L’augmentation sur cette période est de 57%. C’est plus que significatif. Avec cela, on sait que cela n’a pas baissé. Le problème, avec ces chiffres, est qu’ils ne reposent que sur les enquêtes ouvertes par le procureur de la République. Cela crée un filtre important.
Trop peu de personnes portent plainte, selon vous ?
Il y a un effet dissuasif à porter plainte, qui consiste à dire qu’on aura des soucis si on porte plainte et surtout que cela n’aboutira pas. Il est aussi aujourd’hui très difficile de porter plainte contre un policier. Les commissariats refusent, ce qui est illégal. Il y a donc une vraie impunité en matière de violences policières. Les choses évoluent, mais c’est encore vrai.
Lorsque les personnes portent plainte, au bout de la chaîne judiciaire et de la chaîne pénale, il y a les juges. Ils sont indépendants mais ils travaillent grâce aux policiers. Ils jugent leurs dossiers grâce un rapport pénal, rédigé et organisé par des policiers. À Paris, ils ne se connaissent pas. Mais au niveau local, il y a l’effet de proximité et de connaissance. C’est extrêmement périlleux pour un juge de taper sur son outil de travail.
Ces difficultés contribuent à une dégradation de la confiance entre les citoyens et l’Etat. Mais la démocratie est en jeu. Les policiers sont des gardiens de la paix. Lorsque l’Etat utilise une violence contre ses propres concitoyens qui s’expriment simplement dans leur droit constitutionnel, on a un vrai sujet démocratique. C’est dramatique. Cela peut notamment expliquer une désaffection pour les élites politiques, pour la politique en général et peut-être en partie expliquer l’orientation vers l’extrême-droite ; c’est l’une des raisons.
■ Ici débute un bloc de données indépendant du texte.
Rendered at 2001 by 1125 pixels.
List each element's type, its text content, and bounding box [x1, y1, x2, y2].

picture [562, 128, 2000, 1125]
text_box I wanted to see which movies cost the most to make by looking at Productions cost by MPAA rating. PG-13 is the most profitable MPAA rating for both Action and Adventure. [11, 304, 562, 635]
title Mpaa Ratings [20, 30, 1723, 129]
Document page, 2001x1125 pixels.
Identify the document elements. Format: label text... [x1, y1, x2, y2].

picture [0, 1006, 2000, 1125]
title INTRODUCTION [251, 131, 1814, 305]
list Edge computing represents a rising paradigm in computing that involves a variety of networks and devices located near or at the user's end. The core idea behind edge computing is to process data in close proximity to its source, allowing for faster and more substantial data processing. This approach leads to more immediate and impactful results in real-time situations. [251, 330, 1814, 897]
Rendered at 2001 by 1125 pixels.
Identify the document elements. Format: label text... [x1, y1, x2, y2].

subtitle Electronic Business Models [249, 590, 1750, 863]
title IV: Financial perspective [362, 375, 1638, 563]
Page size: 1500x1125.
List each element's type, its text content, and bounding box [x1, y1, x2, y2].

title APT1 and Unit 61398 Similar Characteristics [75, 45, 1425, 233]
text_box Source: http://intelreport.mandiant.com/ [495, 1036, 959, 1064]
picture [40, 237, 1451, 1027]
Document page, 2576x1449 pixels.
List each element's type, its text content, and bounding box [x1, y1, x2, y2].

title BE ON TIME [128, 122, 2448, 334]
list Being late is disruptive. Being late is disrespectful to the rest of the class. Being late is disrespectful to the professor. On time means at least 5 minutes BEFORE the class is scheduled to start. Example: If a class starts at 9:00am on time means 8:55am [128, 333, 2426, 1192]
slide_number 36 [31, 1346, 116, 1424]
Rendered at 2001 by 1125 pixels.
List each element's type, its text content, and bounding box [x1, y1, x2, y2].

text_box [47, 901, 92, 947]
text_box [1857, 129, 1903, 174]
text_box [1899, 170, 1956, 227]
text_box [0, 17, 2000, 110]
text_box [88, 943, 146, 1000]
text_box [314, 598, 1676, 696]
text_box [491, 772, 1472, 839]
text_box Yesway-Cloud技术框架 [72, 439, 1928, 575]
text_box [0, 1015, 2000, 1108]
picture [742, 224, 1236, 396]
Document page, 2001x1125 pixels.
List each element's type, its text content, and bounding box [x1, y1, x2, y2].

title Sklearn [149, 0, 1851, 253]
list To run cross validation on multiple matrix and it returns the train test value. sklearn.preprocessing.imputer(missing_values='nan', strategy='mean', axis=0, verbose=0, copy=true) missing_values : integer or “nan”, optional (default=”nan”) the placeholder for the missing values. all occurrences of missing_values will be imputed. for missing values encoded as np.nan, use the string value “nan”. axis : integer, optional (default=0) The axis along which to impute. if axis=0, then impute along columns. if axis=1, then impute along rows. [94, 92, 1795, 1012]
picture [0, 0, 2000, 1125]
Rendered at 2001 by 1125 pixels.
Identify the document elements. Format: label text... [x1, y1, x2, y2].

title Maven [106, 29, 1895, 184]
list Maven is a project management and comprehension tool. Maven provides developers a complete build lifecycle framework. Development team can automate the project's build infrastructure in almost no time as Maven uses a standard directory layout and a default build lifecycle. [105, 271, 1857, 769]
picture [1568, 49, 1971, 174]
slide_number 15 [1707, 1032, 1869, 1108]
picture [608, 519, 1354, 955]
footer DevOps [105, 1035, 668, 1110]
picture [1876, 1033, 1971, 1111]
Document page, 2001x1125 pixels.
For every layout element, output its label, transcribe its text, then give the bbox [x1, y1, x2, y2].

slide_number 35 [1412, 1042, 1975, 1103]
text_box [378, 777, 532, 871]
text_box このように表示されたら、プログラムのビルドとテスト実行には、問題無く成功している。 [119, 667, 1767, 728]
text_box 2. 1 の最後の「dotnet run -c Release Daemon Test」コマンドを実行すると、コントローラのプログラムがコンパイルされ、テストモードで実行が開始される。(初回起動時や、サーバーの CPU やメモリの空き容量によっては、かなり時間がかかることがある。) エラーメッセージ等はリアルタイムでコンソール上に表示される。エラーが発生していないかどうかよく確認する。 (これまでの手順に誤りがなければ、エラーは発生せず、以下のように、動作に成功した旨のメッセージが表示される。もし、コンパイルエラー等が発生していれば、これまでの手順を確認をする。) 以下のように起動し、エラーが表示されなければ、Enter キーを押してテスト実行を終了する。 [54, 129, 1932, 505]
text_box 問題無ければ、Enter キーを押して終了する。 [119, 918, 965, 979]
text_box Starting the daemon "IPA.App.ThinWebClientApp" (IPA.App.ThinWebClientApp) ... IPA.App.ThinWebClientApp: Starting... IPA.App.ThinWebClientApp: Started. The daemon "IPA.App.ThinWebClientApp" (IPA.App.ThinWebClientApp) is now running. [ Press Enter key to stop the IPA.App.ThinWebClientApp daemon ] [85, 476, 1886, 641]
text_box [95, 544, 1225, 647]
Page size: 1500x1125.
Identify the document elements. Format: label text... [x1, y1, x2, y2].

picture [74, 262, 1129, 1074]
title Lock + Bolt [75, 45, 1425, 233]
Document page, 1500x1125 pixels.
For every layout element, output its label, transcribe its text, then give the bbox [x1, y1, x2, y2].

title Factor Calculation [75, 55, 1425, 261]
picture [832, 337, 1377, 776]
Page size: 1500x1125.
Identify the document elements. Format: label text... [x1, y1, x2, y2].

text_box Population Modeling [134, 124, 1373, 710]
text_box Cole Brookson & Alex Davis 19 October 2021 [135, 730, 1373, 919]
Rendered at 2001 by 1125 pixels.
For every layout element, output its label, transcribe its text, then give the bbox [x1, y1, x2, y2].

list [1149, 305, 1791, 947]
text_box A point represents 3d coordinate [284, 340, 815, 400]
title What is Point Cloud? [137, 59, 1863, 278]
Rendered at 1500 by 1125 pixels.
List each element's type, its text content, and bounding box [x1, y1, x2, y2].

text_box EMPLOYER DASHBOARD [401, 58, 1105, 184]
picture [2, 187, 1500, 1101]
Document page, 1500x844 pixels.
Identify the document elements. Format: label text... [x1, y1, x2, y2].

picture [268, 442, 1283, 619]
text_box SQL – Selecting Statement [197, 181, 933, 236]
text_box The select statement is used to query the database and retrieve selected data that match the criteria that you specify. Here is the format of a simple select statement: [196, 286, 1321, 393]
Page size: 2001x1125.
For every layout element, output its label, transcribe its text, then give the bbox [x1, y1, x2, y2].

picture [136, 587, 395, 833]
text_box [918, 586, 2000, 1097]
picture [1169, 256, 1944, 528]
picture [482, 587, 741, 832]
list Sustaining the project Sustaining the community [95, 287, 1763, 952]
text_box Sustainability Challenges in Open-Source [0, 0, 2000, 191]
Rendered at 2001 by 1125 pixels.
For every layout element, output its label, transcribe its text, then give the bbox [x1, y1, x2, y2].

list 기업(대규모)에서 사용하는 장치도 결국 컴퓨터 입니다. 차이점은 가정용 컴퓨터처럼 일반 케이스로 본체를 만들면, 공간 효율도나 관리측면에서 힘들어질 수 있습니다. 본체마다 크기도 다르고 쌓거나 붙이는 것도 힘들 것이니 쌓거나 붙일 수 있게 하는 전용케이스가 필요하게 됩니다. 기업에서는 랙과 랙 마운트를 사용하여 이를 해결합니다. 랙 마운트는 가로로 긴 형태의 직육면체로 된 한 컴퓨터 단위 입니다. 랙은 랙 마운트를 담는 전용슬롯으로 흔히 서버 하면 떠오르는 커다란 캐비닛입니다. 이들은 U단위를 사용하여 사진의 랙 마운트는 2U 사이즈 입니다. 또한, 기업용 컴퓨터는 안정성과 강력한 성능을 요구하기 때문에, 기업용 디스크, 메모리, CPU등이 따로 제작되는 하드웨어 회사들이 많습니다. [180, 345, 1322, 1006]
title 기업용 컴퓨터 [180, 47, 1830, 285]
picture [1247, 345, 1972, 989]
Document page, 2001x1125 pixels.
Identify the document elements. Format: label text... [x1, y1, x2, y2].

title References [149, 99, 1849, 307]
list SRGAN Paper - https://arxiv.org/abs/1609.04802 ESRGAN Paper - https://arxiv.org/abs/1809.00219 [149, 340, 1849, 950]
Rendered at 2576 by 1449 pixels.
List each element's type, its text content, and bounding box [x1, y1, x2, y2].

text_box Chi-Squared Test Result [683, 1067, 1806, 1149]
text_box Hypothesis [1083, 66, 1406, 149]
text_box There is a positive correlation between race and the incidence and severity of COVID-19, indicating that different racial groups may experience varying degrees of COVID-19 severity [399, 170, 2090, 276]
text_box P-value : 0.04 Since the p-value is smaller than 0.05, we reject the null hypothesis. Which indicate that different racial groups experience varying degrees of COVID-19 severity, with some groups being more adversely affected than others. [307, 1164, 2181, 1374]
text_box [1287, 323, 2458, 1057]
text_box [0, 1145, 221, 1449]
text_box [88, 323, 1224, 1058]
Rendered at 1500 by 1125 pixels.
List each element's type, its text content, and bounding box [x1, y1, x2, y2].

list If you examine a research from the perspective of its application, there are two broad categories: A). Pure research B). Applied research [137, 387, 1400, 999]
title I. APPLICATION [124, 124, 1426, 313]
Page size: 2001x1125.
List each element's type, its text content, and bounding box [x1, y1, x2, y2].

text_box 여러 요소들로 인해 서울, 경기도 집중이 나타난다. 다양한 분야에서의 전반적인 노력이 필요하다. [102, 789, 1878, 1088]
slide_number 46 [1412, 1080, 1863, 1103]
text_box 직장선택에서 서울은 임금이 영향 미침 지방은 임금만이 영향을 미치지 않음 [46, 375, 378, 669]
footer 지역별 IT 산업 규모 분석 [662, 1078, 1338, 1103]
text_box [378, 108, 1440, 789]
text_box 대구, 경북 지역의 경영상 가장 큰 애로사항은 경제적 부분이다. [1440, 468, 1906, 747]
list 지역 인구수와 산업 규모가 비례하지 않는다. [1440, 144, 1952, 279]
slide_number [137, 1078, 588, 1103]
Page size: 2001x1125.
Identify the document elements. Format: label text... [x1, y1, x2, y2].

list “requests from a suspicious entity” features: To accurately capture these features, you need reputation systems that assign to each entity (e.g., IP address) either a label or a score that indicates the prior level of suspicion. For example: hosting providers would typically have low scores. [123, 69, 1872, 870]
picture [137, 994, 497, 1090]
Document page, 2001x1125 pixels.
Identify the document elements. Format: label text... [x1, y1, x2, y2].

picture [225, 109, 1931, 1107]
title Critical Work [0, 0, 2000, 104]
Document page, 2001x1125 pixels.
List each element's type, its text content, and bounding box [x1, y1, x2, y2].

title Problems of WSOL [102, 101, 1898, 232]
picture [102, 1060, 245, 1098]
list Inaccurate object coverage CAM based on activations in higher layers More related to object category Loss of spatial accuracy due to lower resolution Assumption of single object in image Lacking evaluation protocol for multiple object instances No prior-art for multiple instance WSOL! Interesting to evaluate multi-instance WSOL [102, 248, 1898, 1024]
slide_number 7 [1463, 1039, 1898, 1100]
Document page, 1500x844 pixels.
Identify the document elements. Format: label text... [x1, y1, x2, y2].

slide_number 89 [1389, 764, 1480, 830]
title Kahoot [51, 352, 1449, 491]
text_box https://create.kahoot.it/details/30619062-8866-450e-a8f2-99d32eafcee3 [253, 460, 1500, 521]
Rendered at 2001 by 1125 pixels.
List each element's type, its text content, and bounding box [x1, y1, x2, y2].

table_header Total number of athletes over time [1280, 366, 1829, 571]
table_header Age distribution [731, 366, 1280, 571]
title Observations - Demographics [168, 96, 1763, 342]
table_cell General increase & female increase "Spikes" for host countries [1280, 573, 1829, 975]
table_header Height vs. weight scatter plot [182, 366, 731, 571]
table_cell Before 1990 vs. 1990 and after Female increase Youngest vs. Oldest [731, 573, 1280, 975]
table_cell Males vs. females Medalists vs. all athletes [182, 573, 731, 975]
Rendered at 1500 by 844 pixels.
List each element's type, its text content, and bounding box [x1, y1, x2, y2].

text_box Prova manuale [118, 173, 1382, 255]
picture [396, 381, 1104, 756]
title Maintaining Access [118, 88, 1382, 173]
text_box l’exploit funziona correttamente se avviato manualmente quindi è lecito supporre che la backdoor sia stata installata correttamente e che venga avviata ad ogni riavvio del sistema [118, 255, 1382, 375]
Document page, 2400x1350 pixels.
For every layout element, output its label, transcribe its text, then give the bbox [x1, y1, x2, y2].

Existe-t-il des solutions ?
Il y en a plein. Pour moi, la solution est de déposer une multitude de plaintes et le faire systématiquement. C’est important pour faire comprendre qu’il n’y a pas d’impunité, que ça peut évoluer. L’arme puissante pour cela est le droit, il peut changer la donne, même s’il reste à faire un travail de pédagogie important auprès des juges. Mais cela évolue, l’explosion des violences policières nous a permis d’avoir un dialogue plus précis et permanent avec eux. Désormais, beaucoup plus d’affaires arrivent à terme, ce qui est important pour rétablir l’équilibre des pouvoirs et faire comprendre aux policiers qu’il n’y a pas d’impunité.